Kinshasa and Kigali will also launch a regional economic integration framework within 90 days, the agreement said.

“They were going at it for many years, and with machetes. It is one of the worst, one of the worst wars  anyone has ever seen. I just happened to have somebody who was able to get it settled,” Trump said on Friday ahead of the signing of the deal in Washington.

“We're getting, for the US, a lot of the mineral rights from the DRC as part of it. They're so honoured to be here. They never thought they'd be coming.”

Rwandan foreign minister Olivier Nduhungirehe called the agreement a turning point. Congo foreign minister Therese Kayikwamba Wagner said it must be followed by disengagement.

Trump later met both officials in the Oval Office, where he presented them with letters inviting DRC President Felix Tshisekedi and his Rwandan counterpart Paul Kagame to Washington to sign a package of agreements that Massad Boulos, Trump's senior adviser for Africa, called the “Washington Accord”.

Nduhungirehe told Trump past deals had not been implemented and urged him to stay engaged.

Trump warned of “very severe penalties, financial and otherwise”, if the agreement is violated.

Rwanda has sent at least 7,000 soldiers over the border, according to analysts and diplomats, in support of the M23 rebels who seized eastern DRC's two largest cities and lucrative mining areas in a lightning advance earlier this year.

The gains by M23, the latest cycle in a decades-old conflict with roots in the 1994 Rwandan genocide, sparked fears that a wider war could draw in the DRC's neighbours.

Boulos told Reuters in May Washington wanted the peace agreement and accompanying minerals deals to be signed simultaneously this summer.

Rubio said on Friday heads of state would be “in Washington in a few weeks to finalise the complete protocol and agreement”.

However, the agreement signed on Friday gives the DRC and Rwanda three months to launch a framework “to expand foreign trade and investment derived from regional critical mineral supply chains”.

A source familiar with the matter told Reuters on Friday another agreement on the framework would be signed by the heads of state at a separate White House event at an unspecified time.

There is an understanding that progress in ongoing talks in Doha, a separate but parallel mediation effort with delegations from the DRC government and M23, is essential before the signing of the economic framework, the source said.

The agreement signed on Friday voiced “full support” for the Qatar-hosted talks.

It also said the DRC and Rwanda will form a joint security coordination mechanism within 30 days and implement a plan agreed last year to monitor and verify the withdrawal of Rwandan soldiers within three months.

DRC military operations targeting the Democratic Forces for the Liberation of Rwanda (FDLR), a DRC-based armed group that includes remnants of Rwanda's former army and militias that carried out the 1994 genocide, are meant to conclude over the same time frame. Reuters reported on Thursday that DRC  negotiators had dropped an earlier demand that Rwandan troops immediately leave eastern DRC, paving the way for the signing ceremony on Friday.

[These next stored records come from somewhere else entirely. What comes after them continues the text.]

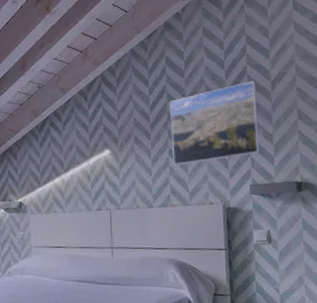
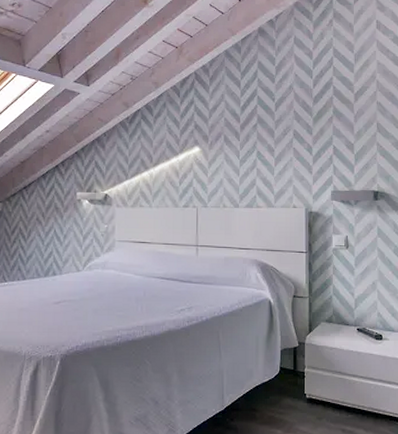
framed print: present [170,81,259,166] -> none [260,92,341,168]

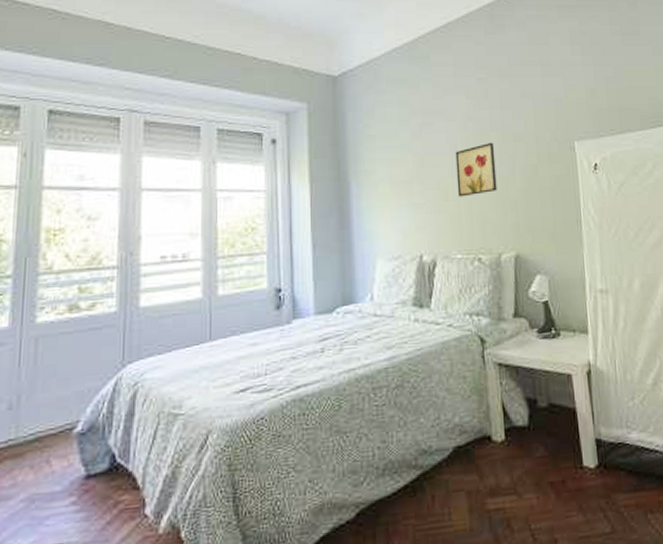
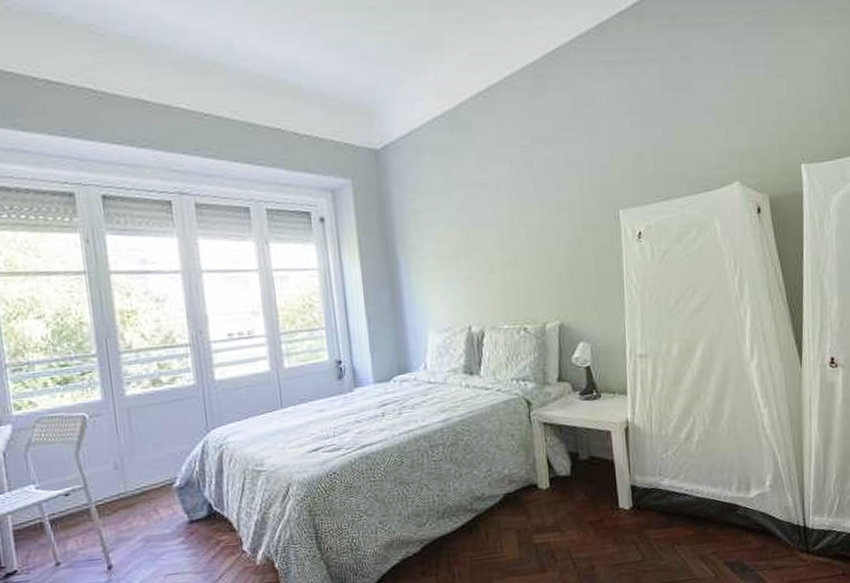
wall art: present [455,142,497,197] -> none [500,213,542,270]

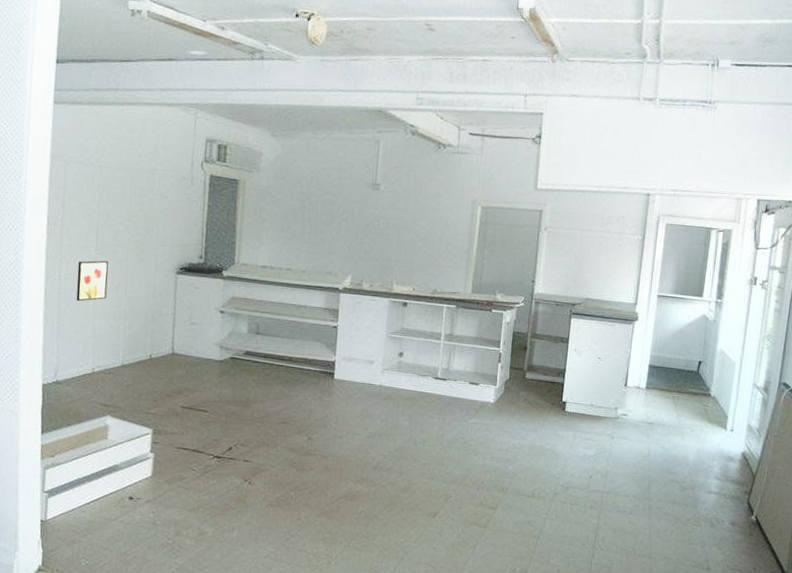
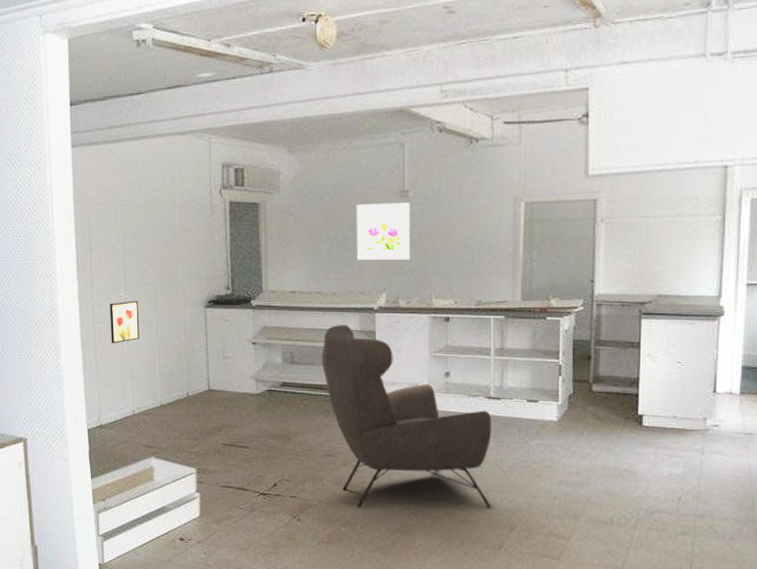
chair: none [285,300,437,479] -> present [321,324,492,508]
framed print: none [327,191,380,248] -> present [356,203,410,261]

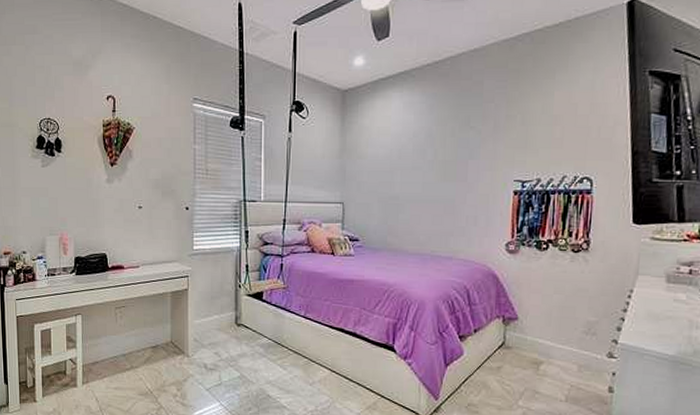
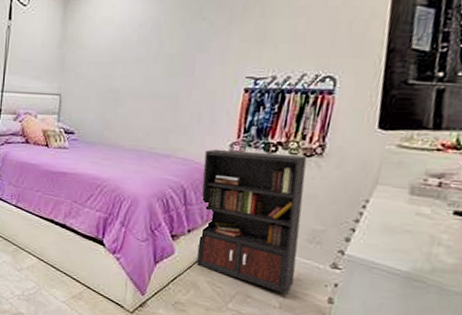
bookcase: none [483,249,608,388] -> present [196,149,329,295]

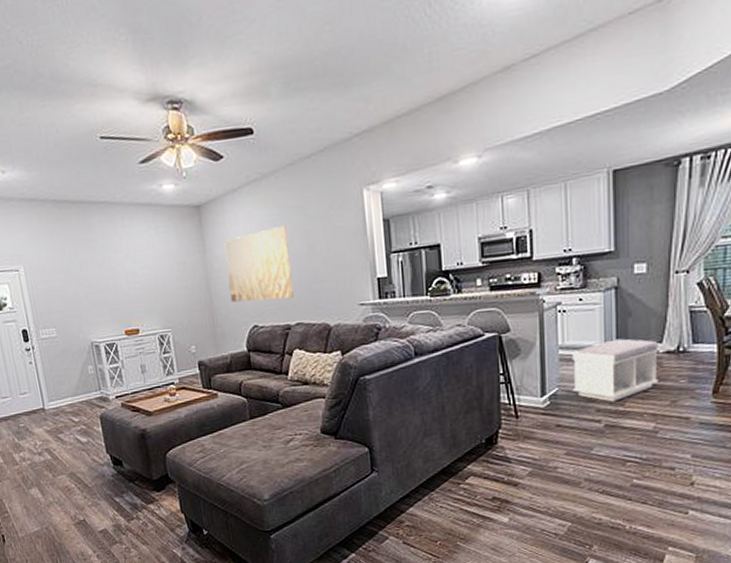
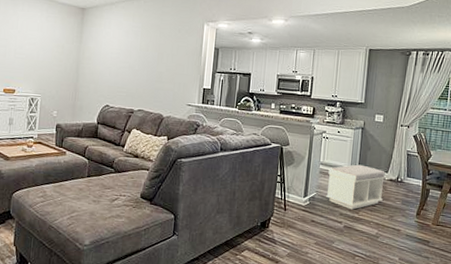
wall art: present [224,225,294,302] -> none [93,36,145,91]

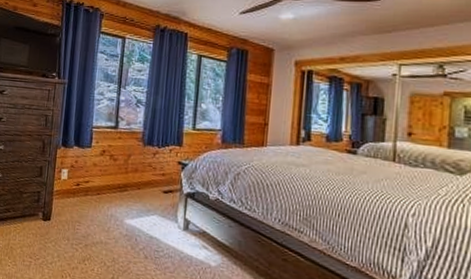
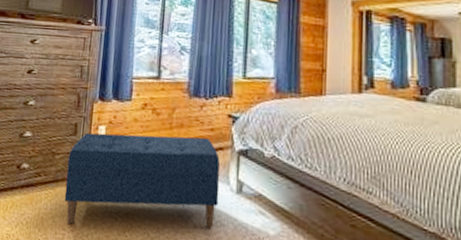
bench: none [31,175,170,259] -> present [64,132,221,228]

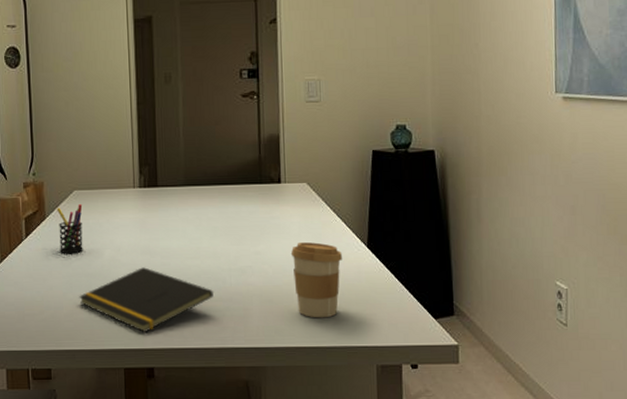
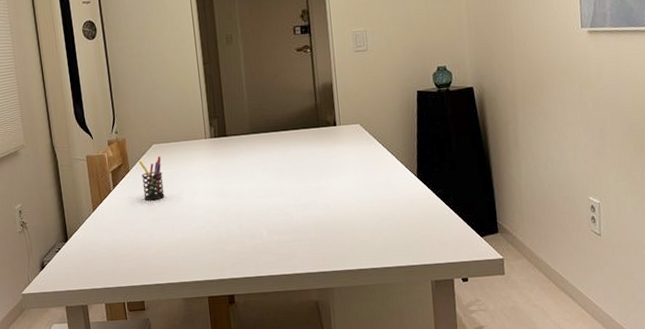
notepad: present [79,267,215,332] -> none [164,208,283,265]
coffee cup: present [290,241,342,318] -> none [349,176,395,243]

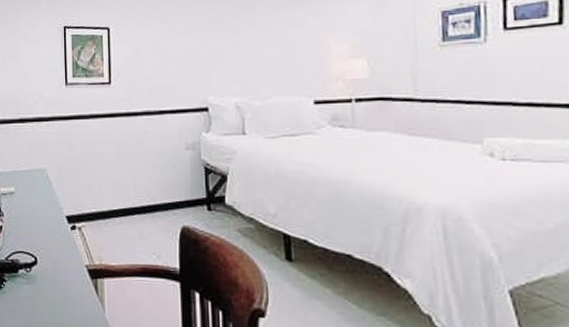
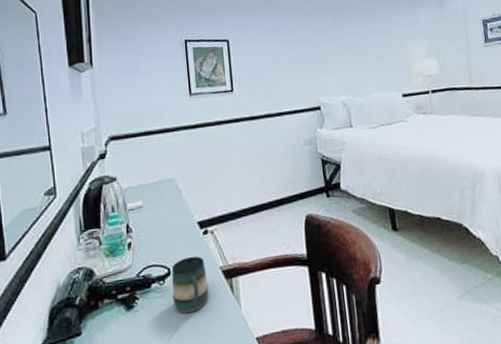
mug: none [37,249,73,305] -> present [171,256,209,314]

The DRC, UN and Western powers said Rwanda is supporting M23 by sending troops and arms.

Rwanda has long denied helping M23, saying its forces are acting in self-defence against the DRC's army and ethnic Hutu militiamen linked to the 1994 Rwandan genocide, including the FDLR.

“This is the best chance we have at a peace process for the moment despite all the challenges and flaws,” said Jason Stearns, a political scientist at Simon Fraser University in Canada who specialises in Africa's Great Lakes region.

Similar formulas have been attempted before, Stearns said, and “it will be up to the US, as they are the godfather of the deal, to make sure both sides abide by the terms”.

The agreement signed on Friday said Rwanda and the DRC will de-risk mineral supply chains and establish value chains “that link the countries, in partnership, as appropriate, with the US and US investors”.

The terms carry “a strategic message: securing the east also means securing investments”, said Tresor Kibangula, a political analyst at the DRC's Ebuteli research institute.

He said “it remains to be seen whether this economic logic will suffice” to end the fighting.